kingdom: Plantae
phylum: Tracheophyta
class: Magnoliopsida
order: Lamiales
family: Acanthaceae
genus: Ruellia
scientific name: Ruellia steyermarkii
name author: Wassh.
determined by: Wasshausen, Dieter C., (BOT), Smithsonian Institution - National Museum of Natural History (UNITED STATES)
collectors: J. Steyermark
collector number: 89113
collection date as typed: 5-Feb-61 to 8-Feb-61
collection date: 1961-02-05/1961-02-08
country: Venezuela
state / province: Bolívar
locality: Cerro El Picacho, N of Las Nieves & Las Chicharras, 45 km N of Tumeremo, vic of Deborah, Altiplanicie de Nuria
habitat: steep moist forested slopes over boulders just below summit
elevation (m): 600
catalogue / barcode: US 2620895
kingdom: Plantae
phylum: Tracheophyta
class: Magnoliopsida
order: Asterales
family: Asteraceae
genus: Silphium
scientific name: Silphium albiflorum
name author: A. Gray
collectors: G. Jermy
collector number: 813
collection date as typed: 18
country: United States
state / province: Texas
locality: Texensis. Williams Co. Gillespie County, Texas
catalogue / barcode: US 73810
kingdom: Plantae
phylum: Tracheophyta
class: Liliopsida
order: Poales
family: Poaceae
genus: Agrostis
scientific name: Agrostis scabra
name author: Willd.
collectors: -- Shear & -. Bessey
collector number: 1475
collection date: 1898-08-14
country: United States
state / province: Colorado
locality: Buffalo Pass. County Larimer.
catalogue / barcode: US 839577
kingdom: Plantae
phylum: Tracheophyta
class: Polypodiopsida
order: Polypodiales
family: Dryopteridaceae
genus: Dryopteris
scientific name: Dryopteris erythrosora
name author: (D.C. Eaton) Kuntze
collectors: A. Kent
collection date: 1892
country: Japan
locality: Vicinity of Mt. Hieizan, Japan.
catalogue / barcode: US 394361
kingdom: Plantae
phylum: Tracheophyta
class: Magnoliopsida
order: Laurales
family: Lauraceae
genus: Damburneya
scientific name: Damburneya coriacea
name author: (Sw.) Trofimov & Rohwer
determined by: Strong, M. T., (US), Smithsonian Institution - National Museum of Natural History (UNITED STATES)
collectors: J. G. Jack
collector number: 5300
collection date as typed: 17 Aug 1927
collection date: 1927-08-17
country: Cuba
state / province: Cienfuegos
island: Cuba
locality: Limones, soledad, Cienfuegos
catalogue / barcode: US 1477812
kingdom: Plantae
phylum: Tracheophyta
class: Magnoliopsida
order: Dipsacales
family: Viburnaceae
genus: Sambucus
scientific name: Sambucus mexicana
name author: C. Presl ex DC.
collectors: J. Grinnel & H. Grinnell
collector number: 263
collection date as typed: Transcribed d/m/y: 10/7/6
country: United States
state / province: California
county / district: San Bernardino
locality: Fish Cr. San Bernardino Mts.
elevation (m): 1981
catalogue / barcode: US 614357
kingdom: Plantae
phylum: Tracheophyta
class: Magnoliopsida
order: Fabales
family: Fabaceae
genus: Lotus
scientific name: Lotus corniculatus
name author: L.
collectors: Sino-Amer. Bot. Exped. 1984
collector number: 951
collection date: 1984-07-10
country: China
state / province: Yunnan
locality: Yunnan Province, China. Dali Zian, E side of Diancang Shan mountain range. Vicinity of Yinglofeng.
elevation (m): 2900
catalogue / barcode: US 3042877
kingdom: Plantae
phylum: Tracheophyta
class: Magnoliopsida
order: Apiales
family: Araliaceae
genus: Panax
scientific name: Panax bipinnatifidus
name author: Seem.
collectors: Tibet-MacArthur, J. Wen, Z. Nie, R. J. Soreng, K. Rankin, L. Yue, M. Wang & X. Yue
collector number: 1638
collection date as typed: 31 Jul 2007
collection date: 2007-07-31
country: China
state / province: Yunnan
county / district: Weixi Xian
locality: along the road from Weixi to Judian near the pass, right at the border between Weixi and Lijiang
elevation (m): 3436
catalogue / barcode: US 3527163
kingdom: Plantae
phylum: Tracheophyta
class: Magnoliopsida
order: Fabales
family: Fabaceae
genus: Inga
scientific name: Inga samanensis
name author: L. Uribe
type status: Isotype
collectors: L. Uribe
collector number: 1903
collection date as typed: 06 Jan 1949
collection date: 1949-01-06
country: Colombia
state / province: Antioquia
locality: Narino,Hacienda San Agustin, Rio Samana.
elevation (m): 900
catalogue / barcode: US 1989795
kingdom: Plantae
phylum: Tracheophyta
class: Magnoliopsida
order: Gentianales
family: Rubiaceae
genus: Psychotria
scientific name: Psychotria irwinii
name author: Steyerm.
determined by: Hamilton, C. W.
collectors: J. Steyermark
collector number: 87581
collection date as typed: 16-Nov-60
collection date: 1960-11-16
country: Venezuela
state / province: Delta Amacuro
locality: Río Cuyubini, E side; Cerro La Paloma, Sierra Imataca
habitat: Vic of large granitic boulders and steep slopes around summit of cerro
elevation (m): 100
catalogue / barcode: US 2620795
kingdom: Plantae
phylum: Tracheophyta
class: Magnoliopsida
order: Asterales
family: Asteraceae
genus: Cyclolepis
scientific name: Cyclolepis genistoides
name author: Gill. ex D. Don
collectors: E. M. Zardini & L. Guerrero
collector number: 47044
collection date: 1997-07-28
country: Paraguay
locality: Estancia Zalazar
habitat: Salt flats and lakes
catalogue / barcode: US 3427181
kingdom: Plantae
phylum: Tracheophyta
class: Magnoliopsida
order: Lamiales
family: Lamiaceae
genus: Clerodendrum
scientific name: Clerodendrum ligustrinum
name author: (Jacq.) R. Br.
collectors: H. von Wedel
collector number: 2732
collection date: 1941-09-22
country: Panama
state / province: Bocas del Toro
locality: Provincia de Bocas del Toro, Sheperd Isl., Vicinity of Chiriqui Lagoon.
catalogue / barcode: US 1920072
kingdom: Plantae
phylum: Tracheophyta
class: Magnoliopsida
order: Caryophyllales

▸ **What you have to do**:
Please render the entries above as a Markdown table with two columns, Row and Line, giving each line its own numbered row and leaving out blank lines.

▸ **Completed exercise**:
| Row | Line |
|---|---|
| 1 | kingdom: Plantae |
| 2 | phylum: Tracheophyta |
| 3 | class: Magnoliopsida |
| 4 | order: Lamiales |
| 5 | family: Acanthaceae |
| 6 | genus: Ruellia |
| 7 | scientific name: Ruellia steyermarkii |
| 8 | name author: Wassh. |
| 9 | determined by: Wasshausen, Dieter C., (BOT), Smithsonian Institution - National Museum of Natural History (UNITED STATES) |
| 10 | collectors: J. Steyermark |
| 11 | collector number: 89113 |
| 12 | collection date as typed: 5-Feb-61 to 8-Feb-61 |
| 13 | collection date: 1961-02-05/1961-02-08 |
| 14 | country: Venezuela |
| 15 | state / province: Bolívar |
| 16 | locality: Cerro El Picacho, N of Las Nieves & Las Chicharras, 45 km N of Tumeremo, vic of Deborah, Altiplanicie de Nuria |
| 17 | habitat: steep moist forested slopes over boulders just below summit |
| 18 | elevation (m): 600 |
| 19 | catalogue / barcode: US 2620895 |
| 20 | kingdom: Plantae |
| 21 | phylum: Tracheophyta |
| 22 | class: Magnoliopsida |
| 23 | order: Asterales |
| 24 | family: Asteraceae |
| 25 | genus: Silphium |
| 26 | scientific name: Silphium albiflorum |
| 27 | name author: A. Gray |
| 28 | collectors: G. Jermy |
| 29 | collector number: 813 |
| 30 | collection date as typed: 18 |
| 31 | country: United States |
| 32 | state / province: Texas |
| 33 | locality: Texensis. Williams Co. Gillespie County, Texas |
| 34 | catalogue / barcode: US 73810 |
| 35 | kingdom: Plantae |
| 36 | phylum: Tracheophyta |
| 37 | class: Liliopsida |
| 38 | order: Poales |
| 39 | family: Poaceae |
| 40 | genus: Agrostis |
| 41 | scientific name: Agrostis scabra |
| 42 | name author: Willd. |
| 43 | collectors: -- Shear & -. Bessey |
| 44 | collector number: 1475 |
| 45 | collection date: 1898-08-14 |
| 46 | country: United States |
| 47 | state / province: Colorado |
| 48 | locality: Buffalo Pass. County Larimer. |
| 49 | catalogue / barcode: US 839577 |
| 50 | kingdom: Plantae |
| 51 | phylum: Tracheophyta |
| 52 | class: Polypodiopsida |
| 53 | order: Polypodiales |
| 54 | family: Dryopteridaceae |
| 55 | genus: Dryopteris |
| 56 | scientific name: Dryopteris erythrosora |
| 57 | name author: (D.C. Eaton) Kuntze |
| 58 | collectors: A. Kent |
| 59 | collection date: 1892 |
| 60 | country: Japan |
| 61 | locality: Vicinity of Mt. Hieizan, Japan. |
| 62 | catalogue / barcode: US 394361 |
| 63 | kingdom: Plantae |
| 64 | phylum: Tracheophyta |
| 65 | class: Magnoliopsida |
| 66 | order: Laurales |
| 67 | family: Lauraceae |
| 68 | genus: Damburneya |
| 69 | scientific name: Damburneya coriacea |
| 70 | name author: (Sw.) Trofimov & Rohwer |
| 71 | determined by: Strong, M. T., (US), Smithsonian Institution - National Museum of Natural History (UNITED STATES) |
| 72 | collectors: J. G. Jack |
| 73 | collector number: 5300 |
| 74 | collection date as typed: 17 Aug 1927 |
| 75 | collection date: 1927-08-17 |
| 76 | country: Cuba |
| 77 | state / province: Cienfuegos |
| 78 | island: Cuba |
| 79 | locality: Limones, soledad, Cienfuegos |
| 80 | catalogue / barcode: US 1477812 |
| 81 | kingdom: Plantae |
| 82 | phylum: Tracheophyta |
| 83 | class: Magnoliopsida |
| 84 | order: Dipsacales |
| 85 | family: Viburnaceae |
| 86 | genus: Sambucus |
| 87 | scientific name: Sambucus mexicana |
| 88 | name author: C. Presl ex DC. |
| 89 | collectors: J. Grinnel & H. Grinnell |
| 90 | collector number: 263 |
| 91 | collection date as typed: Transcribed d/m/y: 10/7/6 |
| 92 | country: United States |
| 93 | state / province: California |
| 94 | county / district: San Bernardino |
| 95 | locality: Fish Cr. San Bernardino Mts. |
| 96 | elevation (m): 1981 |
| 97 | catalogue / barcode: US 614357 |
| 98 | kingdom: Plantae |
| 99 | phylum: Tracheophyta |
| 100 | class: Magnoliopsida |
| 101 | order: Fabales |
| 102 | family: Fabaceae |
| 103 | genus: Lotus |
| 104 | scientific name: Lotus corniculatus |
| 105 | name author: L. |
| 106 | collectors: Sino-Amer. Bot. Exped. 1984 |
| 107 | collector number: 951 |
| 108 | collection date: 1984-07-10 |
| 109 | country: China |
| 110 | state / province: Yunnan |
| 111 | locality: Yunnan Province, China. Dali Zian, E side of Diancang Shan mountain range. Vicinity of Yinglofeng. |
| 112 | elevation (m): 2900 |
| 113 | catalogue / barcode: US 3042877 |
| 114 | kingdom: Plantae |
| 115 | phylum: Tracheophyta |
| 116 | class: Magnoliopsida |
| 117 | order: Apiales |
| 118 | family: Araliaceae |
| 119 | genus: Panax |
| 120 | scientific name: Panax bipinnatifidus |
| 121 | name author: Seem. |
| 122 | collectors: Tibet-MacArthur, J. Wen, Z. Nie, R. J. Soreng, K. Rankin, L. Yue, M. Wang & X. Yue |
| 123 | collector number: 1638 |
| 124 | collection date as typed: 31 Jul 2007 |
| 125 | collection date: 2007-07-31 |
| 126 | country: China |
| 127 | state / province: Yunnan |
| 128 | county / district: Weixi Xian |
| 129 | locality: along the road from Weixi to Judian near the pass, right at the border between Weixi and Lijiang |
| 130 | elevation (m): 3436 |
| 131 | catalogue / barcode: US 3527163 |
| 132 | kingdom: Plantae |
| 133 | phylum: Tracheophyta |
| 134 | class: Magnoliopsida |
| 135 | order: Fabales |
| 136 | family: Fabaceae |
| 137 | genus: Inga |
| 138 | scientific name: Inga samanensis |
| 139 | name author: L. Uribe |
| 140 | type status: Isotype |
| 141 | collectors: L. Uribe |
| 142 | collector number: 1903 |
| 143 | collection date as typed: 06 Jan 1949 |
| 144 | collection date: 1949-01-06 |
| 145 | country: Colombia |
| 146 | state / province: Antioquia |
| 147 | locality: Narino,Hacienda San Agustin, Rio Samana. |
| 148 | elevation (m): 900 |
| 149 | catalogue / barcode: US 1989795 |
| 150 | kingdom: Plantae |
| 151 | phylum: Tracheophyta |
| 152 | class: Magnoliopsida |
| 153 | order: Gentianales |
| 154 | family: Rubiaceae |
| 155 | genus: Psychotria |
| 156 | scientific name: Psychotria irwinii |
| 157 | name author: Steyerm. |
| 158 | determined by: Hamilton, C. W. |
| 159 | collectors: J. Steyermark |
| 160 | collector number: 87581 |
| 161 | collection date as typed: 16-Nov-60 |
| 162 | collection date: 1960-11-16 |
| 163 | country: Venezuela |
| 164 | state / province: Delta Amacuro |
| 165 | locality: Río Cuyubini, E side; Cerro La Paloma, Sierra Imataca |
| 166 | habitat: Vic of large granitic boulders and steep slopes around summit of cerro |
| 167 | elevation (m): 100 |
| 168 | catalogue / barcode: US 2620795 |
| 169 | kingdom: Plantae |
| 170 | phylum: Tracheophyta |
| 171 | class: Magnoliopsida |
| 172 | order: Asterales |
| 173 | family: Asteraceae |
| 174 | genus: Cyclolepis |
| 175 | scientific name: Cyclolepis genistoides |
| 176 | name author: Gill. ex D. Don |
| 177 | collectors: E. M. Zardini & L. Guerrero |
| 178 | collector number: 47044 |
| 179 | collection date: 1997-07-28 |
| 180 | country: Paraguay |
| 181 | locality: Estancia Zalazar |
| 182 | habitat: Salt flats and lakes |
| 183 | catalogue / barcode: US 3427181 |
| 184 | kingdom: Plantae |
| 185 | phylum: Tracheophyta |
| 186 | class: Magnoliopsida |
| 187 | order: Lamiales |
| 188 | family: Lamiaceae |
| 189 | genus: Clerodendrum |
| 190 | scientific name: Clerodendrum ligustrinum |
| 191 | name author: (Jacq.) R. Br. |
| 192 | collectors: H. von Wedel |
| 193 | collector number: 2732 |
| 194 | collection date: 1941-09-22 |
| 195 | country: Panama |
| 196 | state / province: Bocas del Toro |
| 197 | locality: Provincia de Bocas del Toro, Sheperd Isl., Vicinity of Chiriqui Lagoon. |
| 198 | catalogue / barcode: US 1920072 |
| 199 | kingdom: Plantae |
| 200 | phylum: Tracheophyta |
| 201 | class: Magnoliopsida |
| 202 | order: Caryophyllales |